When we got inside, the quadrants behind us were still empty:
Because Dennis had work there, we were able to stay in a private tent behind the media bleachers. It was cramped but at least we had a roof over our heads:
But still, we were grossly unprepared. Because of the many do's and don'ts, we didn't pack enough food or water in the fear that they might just be confiscated. This is also why I didn't have my camera with me, just my phone. Also, the clothes we were wearing were better suited for humid weather.
We ended up sharing a small bottle and a half of mineral water between the 4 of us for the entire duration of the day: 5:00am-6:00pm (which was okay since going to the portalet to relieve ourselves was a nightmare.)

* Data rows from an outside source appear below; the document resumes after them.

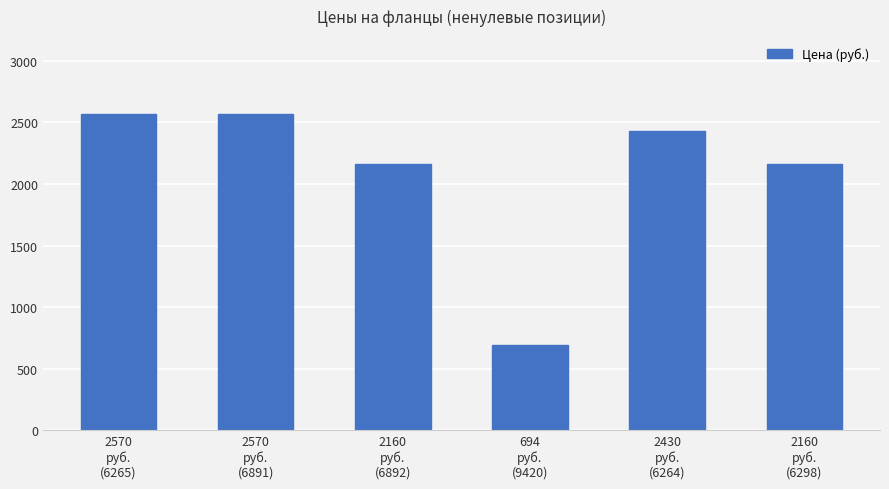

What is the sum of the values at 2160
руб.
(6298) and 694
руб.
(9420)?

2854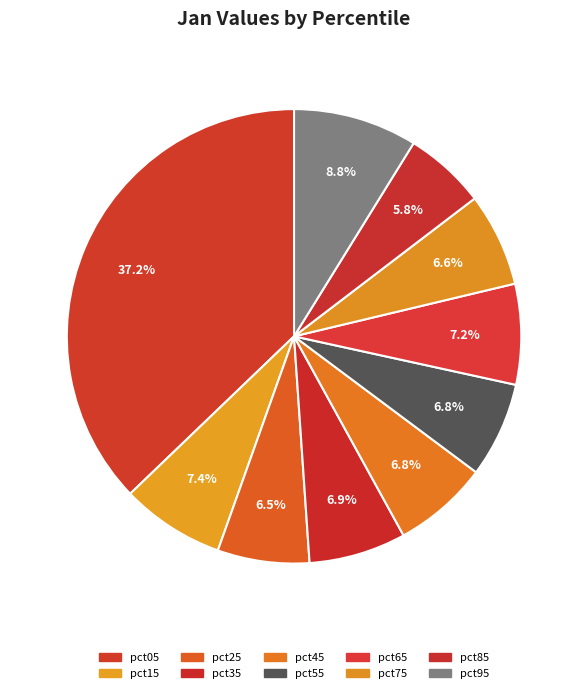

How many slices are in this pie chart?

10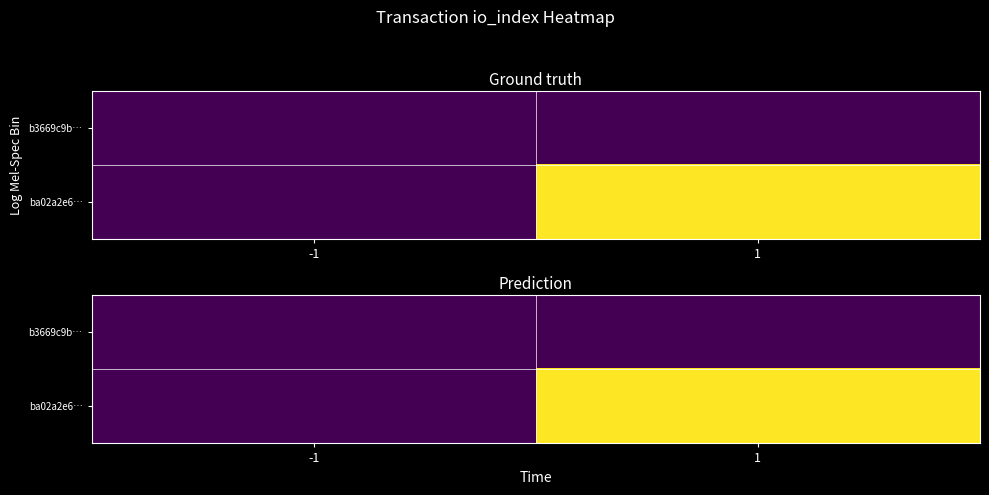

Which series has the largest total across all categories?

ba02a2e6…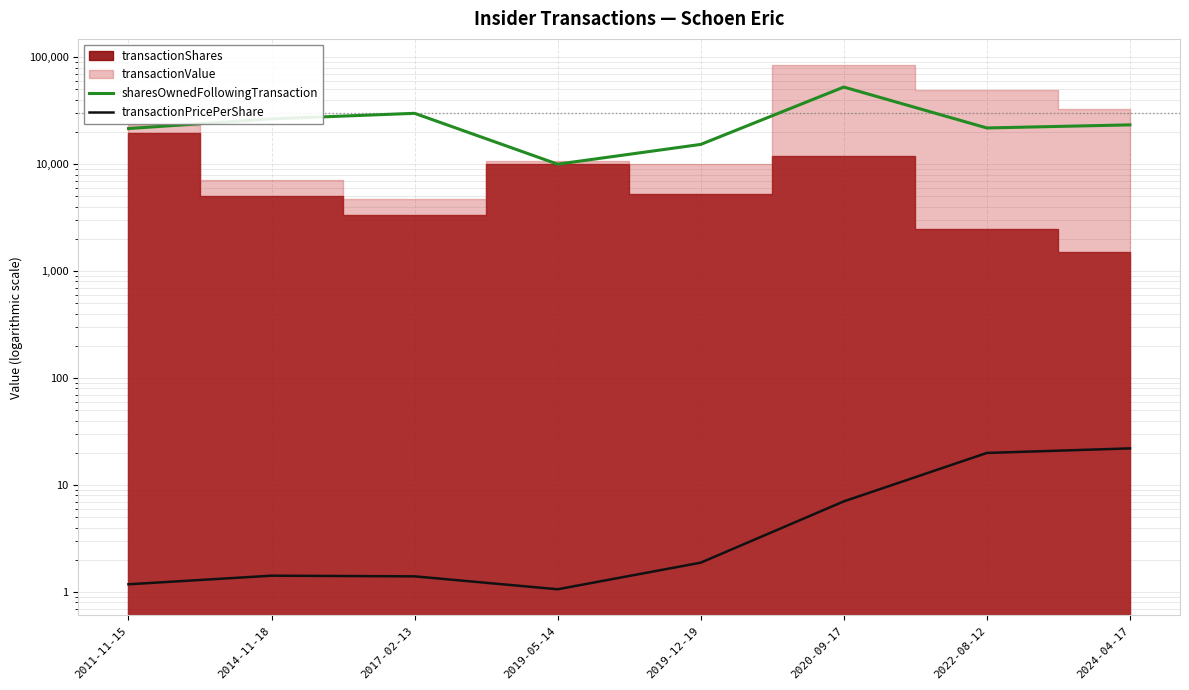

What is the difference between the highest and lowest values at 2014-11-18?

26523.6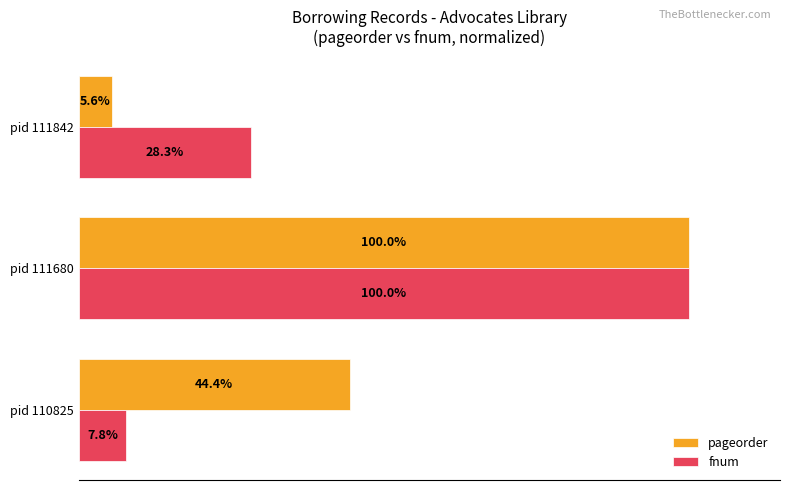

Which series has the largest range (max minus min)?

pageorder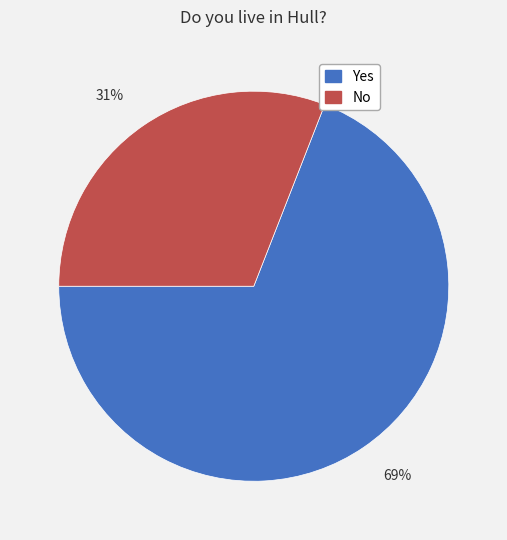

To the nearest percent, what percentage of the pie is 31%?

31%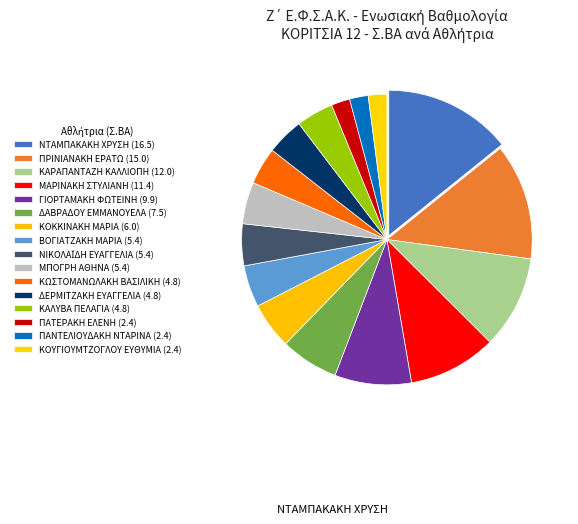

To the nearest percent, what percentage of the pie is ΜΑΡΙΝΑΚΗ ΣΤΥΛΙΑΝΗ?

10%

(As was expected, there weren't enough portalets, the lines were extremely long, the stench was horrendous. There were no concession stands, I only saw one Manila Water/Maynilad tent where you could get a refill. The event was extremely lacking in coordination and a lot of the policemen stationed there were rude and on some warped and twisted power trip. Totally unprofessional and I heard through the grapevine that this was actually the cause of the stampede: miscommunication and a cocky attitude.)
Still, despite all these, our sprits remained high and we were extremely grateful about not having to be crushed in between millions of bodies at the quadrants. It was no joke. The entire day was extremely cold and wet.
Most of the morning was spent just waiting around and killing time. The emcee that day has been the subject of criticism by many but honestly, I think he did a good job. I'm sure it wasn't easy for him. He was there since the wee hours of the morning in less than stellar conditions but his enthusiasm never wavered and he was able to maintain a light atmosphere for everyone with his cheerful and festive demeanor.
A lot of online bashers say that he turned a supposedly solemn event into an episode of "Showtime". So what? There was certainly much to celebrate and be joyful for. It wasn't like we weren't able to reflect during the actual mass (which I must say was beautiful with the choir and full orchestra.) Bottom line: I think he made the long wait slightly more bearable for the majority.
Things began to pick up when it was time for "Pit Señor!". Dancers were flew in from Cebu and it was just a light and happy time.
From then on, we spent most of the rest of the day in the rain, waiting for the arrival of Pope Francis.
I was not prepared for the surge of emotions I felt while being in his presence.
You know the feeling of how most of us cry during one on one confessions held during religious retreats? It sort of feels the same way...
Except he didn't even have to utter a single word.
His aura is so peaceful, gentle and forgiving.
I felt an overwhelming sense of release, peace and love wash over me. It was truly an unforgettable, spiritual experience that I'm sure will never happen again. It was worth every single sacrifice we had to make that day and more.
Spot Nikola :)
We love you Pope Francis!
Thank you for reminding us of the true meaning of being Catholic. Thank you for leading by example and for being an inspiration to all of us. Thank you for being the open-minded and accepting person that you are. Thank you for opening your heart and your church with welcoming arms. Thank you for accepting prodigal children like me and making us know that it's okay. Thank you for helping us find our way back and believe once again.